▶ Input for this task:
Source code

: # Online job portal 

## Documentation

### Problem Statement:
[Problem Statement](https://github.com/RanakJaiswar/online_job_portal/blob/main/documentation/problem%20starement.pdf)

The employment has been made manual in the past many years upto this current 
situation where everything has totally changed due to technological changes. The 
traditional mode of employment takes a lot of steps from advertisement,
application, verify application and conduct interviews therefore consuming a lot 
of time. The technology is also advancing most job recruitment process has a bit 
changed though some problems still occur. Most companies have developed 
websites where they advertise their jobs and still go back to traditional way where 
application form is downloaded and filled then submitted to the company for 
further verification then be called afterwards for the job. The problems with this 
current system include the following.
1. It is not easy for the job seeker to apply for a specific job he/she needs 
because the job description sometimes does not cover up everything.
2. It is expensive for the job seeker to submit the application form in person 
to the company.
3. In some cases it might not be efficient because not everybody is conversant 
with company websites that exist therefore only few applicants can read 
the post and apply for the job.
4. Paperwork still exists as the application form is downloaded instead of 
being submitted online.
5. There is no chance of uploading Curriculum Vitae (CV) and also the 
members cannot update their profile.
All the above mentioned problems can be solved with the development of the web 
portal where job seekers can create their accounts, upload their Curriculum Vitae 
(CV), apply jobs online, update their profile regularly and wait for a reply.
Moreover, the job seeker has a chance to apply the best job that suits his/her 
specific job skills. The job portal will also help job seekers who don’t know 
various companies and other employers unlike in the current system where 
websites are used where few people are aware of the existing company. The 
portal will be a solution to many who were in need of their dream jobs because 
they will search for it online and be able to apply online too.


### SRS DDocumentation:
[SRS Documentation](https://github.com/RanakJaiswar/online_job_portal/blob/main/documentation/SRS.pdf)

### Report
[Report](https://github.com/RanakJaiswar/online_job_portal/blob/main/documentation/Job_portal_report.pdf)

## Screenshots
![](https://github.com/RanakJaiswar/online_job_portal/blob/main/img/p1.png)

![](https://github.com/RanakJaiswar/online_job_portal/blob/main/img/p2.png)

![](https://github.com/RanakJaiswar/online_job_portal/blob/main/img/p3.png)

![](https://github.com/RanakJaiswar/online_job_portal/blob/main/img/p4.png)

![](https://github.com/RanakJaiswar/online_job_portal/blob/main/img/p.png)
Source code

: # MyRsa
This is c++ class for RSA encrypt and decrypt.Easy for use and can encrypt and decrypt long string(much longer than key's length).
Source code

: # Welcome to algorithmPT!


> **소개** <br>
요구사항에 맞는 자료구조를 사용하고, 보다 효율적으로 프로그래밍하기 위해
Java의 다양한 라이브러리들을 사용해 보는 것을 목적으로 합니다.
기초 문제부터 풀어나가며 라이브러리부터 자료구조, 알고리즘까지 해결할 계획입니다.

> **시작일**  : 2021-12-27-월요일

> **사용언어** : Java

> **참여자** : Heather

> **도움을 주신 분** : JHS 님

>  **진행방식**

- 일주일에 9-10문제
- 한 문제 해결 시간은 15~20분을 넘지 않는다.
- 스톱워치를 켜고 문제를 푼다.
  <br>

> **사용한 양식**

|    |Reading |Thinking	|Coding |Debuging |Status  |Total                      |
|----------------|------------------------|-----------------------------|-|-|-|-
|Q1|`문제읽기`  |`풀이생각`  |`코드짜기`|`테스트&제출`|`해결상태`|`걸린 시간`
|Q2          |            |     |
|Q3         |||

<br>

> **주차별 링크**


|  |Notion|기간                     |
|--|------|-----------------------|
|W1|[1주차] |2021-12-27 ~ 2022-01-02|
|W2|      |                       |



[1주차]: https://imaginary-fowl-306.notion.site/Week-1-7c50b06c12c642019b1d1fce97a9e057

▶ To do: In the items, change every "Curriculum Vitae" to "Resume" and leave everything else unchanged.

▶ Result:
Source code

: # Online job portal 

## Documentation

### Problem Statement:
[Problem Statement](https://github.com/RanakJaiswar/online_job_portal/blob/main/documentation/problem%20starement.pdf)

The employment has been made manual in the past many years upto this current 
situation where everything has totally changed due to technological changes. The 
traditional mode of employment takes a lot of steps from advertisement,
application, verify application and conduct interviews therefore consuming a lot 
of time. The technology is also advancing most job recruitment process has a bit 
changed though some problems still occur. Most companies have developed 
websites where they advertise their jobs and still go back to traditional way where 
application form is downloaded and filled then submitted to the company for 
further verification then be called afterwards for the job. The problems with this 
current system include the following.
1. It is not easy for the job seeker to apply for a specific job he/she needs 
because the job description sometimes does not cover up everything.
2. It is expensive for the job seeker to submit the application form in person 
to the company.
3. In some cases it might not be efficient because not everybody is conversant 
with company websites that exist therefore only few applicants can read 
the post and apply for the job.
4. Paperwork still exists as the application form is downloaded instead of 
being submitted online.
5. There is no chance of uploading Resume (CV) and also the 
members cannot update their profile.
All the above mentioned problems can be solved with the development of the web 
portal where job seekers can create their accounts, upload their Resume 
(CV), apply jobs online, update their profile regularly and wait for a reply.
Moreover, the job seeker has a chance to apply the best job that suits his/her 
specific job skills. The job portal will also help job seekers who don’t know 
various companies and other employers unlike in the current system where 
websites are used where few people are aware of the existing company. The 
portal will be a solution to many who were in need of their dream jobs because 
they will search for it online and be able to apply online too.


### SRS DDocumentation:
[SRS Documentation](https://github.com/RanakJaiswar/online_job_portal/blob/main/documentation/SRS.pdf)

### Report
[Report](https://github.com/RanakJaiswar/online_job_portal/blob/main/documentation/Job_portal_report.pdf)

## Screenshots
![](https://github.com/RanakJaiswar/online_job_portal/blob/main/img/p1.png)

![](https://github.com/RanakJaiswar/online_job_portal/blob/main/img/p2.png)

![](https://github.com/RanakJaiswar/online_job_portal/blob/main/img/p3.png)

![](https://github.com/RanakJaiswar/online_job_portal/blob/main/img/p4.png)

![](https://github.com/RanakJaiswar/online_job_portal/blob/main/img/p.png)
Source code

: # MyRsa
This is c++ class for RSA encrypt and decrypt.Easy for use and can encrypt and decrypt long string(much longer than key's length).
Source code

: # Welcome to algorithmPT!


> **소개** <br>
요구사항에 맞는 자료구조를 사용하고, 보다 효율적으로 프로그래밍하기 위해
Java의 다양한 라이브러리들을 사용해 보는 것을 목적으로 합니다.
기초 문제부터 풀어나가며 라이브러리부터 자료구조, 알고리즘까지 해결할 계획입니다.

> **시작일**  : 2021-12-27-월요일

> **사용언어** : Java

> **참여자** : Heather

> **도움을 주신 분** : JHS 님

>  **진행방식**

- 일주일에 9-10문제
- 한 문제 해결 시간은 15~20분을 넘지 않는다.
- 스톱워치를 켜고 문제를 푼다.
  <br>

> **사용한 양식**

|    |Reading |Thinking	|Coding |Debuging |Status  |Total                      |
|----------------|------------------------|-----------------------------|-|-|-|-
|Q1|`문제읽기`  |`풀이생각`  |`코드짜기`|`테스트&제출`|`해결상태`|`걸린 시간`
|Q2          |            |     |
|Q3         |||

<br>

> **주차별 링크**


|  |Notion|기간                     |
|--|------|-----------------------|
|W1|[1주차] |2021-12-27 ~ 2022-01-02|
|W2|      |                       |



[1주차]: https://imaginary-fowl-306.notion.site/Week-1-7c50b06c12c642019b1d1fce97a9e057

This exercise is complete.